Journal of Clinical and Diagnostic Research, ISSN - 0973 - 709X

Users Online : 4038

Original article / research
Table of Contents - Year : 2017 | Month : August | Volume : 11 | Issue : 7 | Page : ZC29 - ZC32

Role of Cathepsin B as a Marker of Malignant Transformation in Oral Lichen Planus: An Immunohistochemical Study ZC29-ZC32

KrishAnanand Prakash Satelur, Shiny Bopapaiah, Radhika Manoj Bavle, Prashant Ramachandra

Correspondence
Dr. Krishnanand Prakash Satelur,
172, VHBCS Layout, WOC Road, Bengaluru-560086, Karnataka, India.
E-mail: kpsetlur@gmail.com

Introduction: Malignant transformation of Oral Lichen Planus (OLP) remains a much discussed but very less understood realm. Various hypotheses and theories have been put forward to explain the same. Malignant transformation is a complex interplay of epithelial mesenchymal factors acting in tandem. This study tries to identify and asses the stromal changes that pave the way for epithelial migration using Cathepsin B (CB) a cysteine protease belonging to the Cathepsin family. Various studies have been done to study its role in human cancers which have proven that CB helps mark and identify tissue digestion.

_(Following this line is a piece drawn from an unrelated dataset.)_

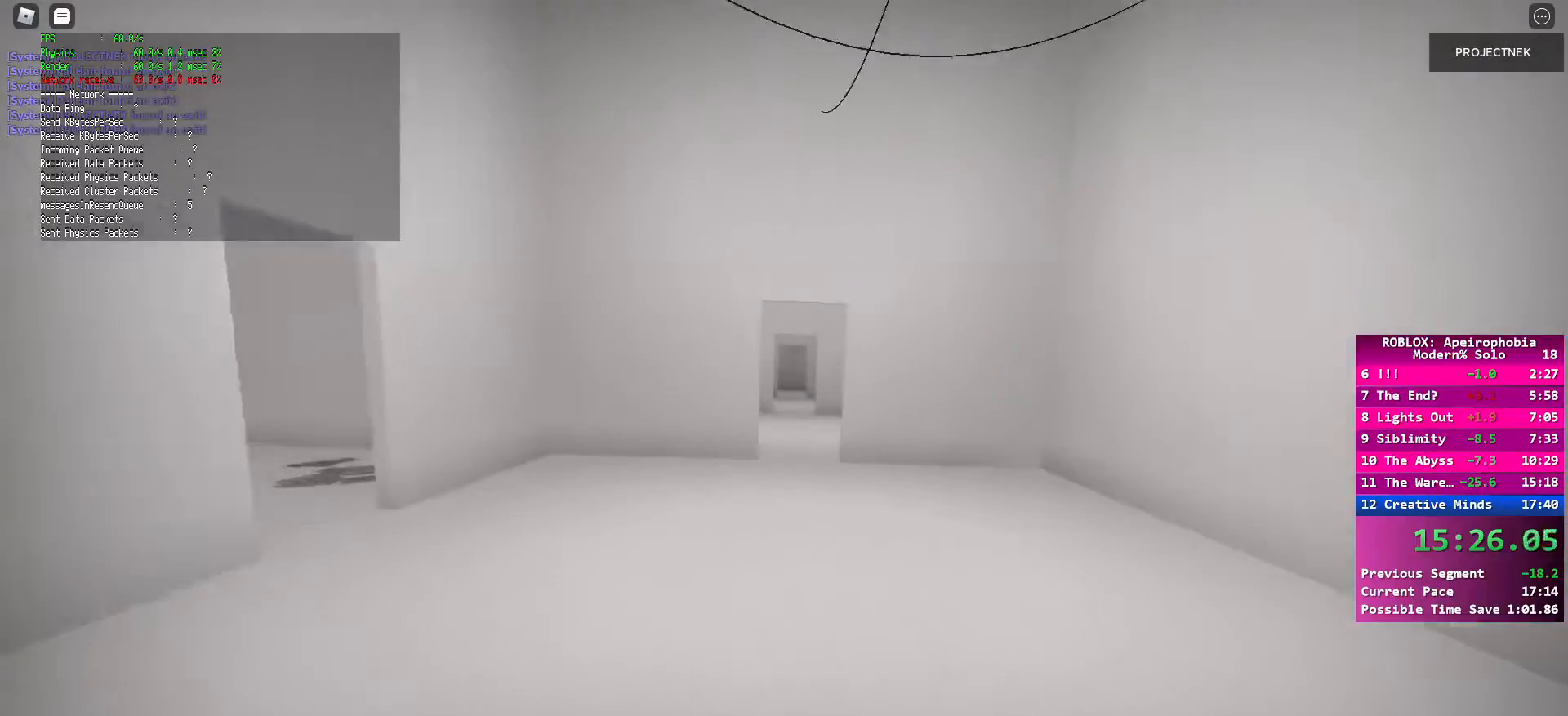
{"keys": ["shift", "w"], "mouse": [], "events": [[50, "space", "down"], [67, "shift", "up"], [183, "space", "up"], [333, "shift", "down"]]}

Aim: The purpose of this study was to evaluate the expression of CB, in OLP and examine its possible role in malignant transformation.

Materials and Methods: Immunohistochemical analysis of CB expression was done in 50 OLP tissues along with 10 normal mucosa tissue and 10 Oral Squamous Cell Carcinoma (OSCC) cases (control groups). Evaluation was done on the basis of intensity of staining. The intensity was graded in all the cases by assigning values of 0 to 4 in ascending order. Two other observers evaluated the staining and intensity independently and the average of the observations was taken.

Results: A variable staining pattern in both the stroma and the cytoplasm of the epithelial cells was noticed. The staining intensity was clearly increased in OLP tissues when compared to normal control tissue and OSCC which served as our positive control. The staining patterns in tissues of OLP and OSCC to Cathepsin B were similar. The staining intensity of Cathepsin B was observed to be increased in both these groups of tissues.

Conclusion: This study demonstrated a significantly increased expression of CB in OLP. This may be correlated to a possible indicator for its eventual malignant transformation. This overexpression of CB amounts to an array of stromal changes that take place and different mechanisms that get activated underneath the epithelium leading to the formation of what is known as a tumour microenvironment, a well proven entity. We hypothesize that it is this which felicitates the invasion of the overlying epithelial cells.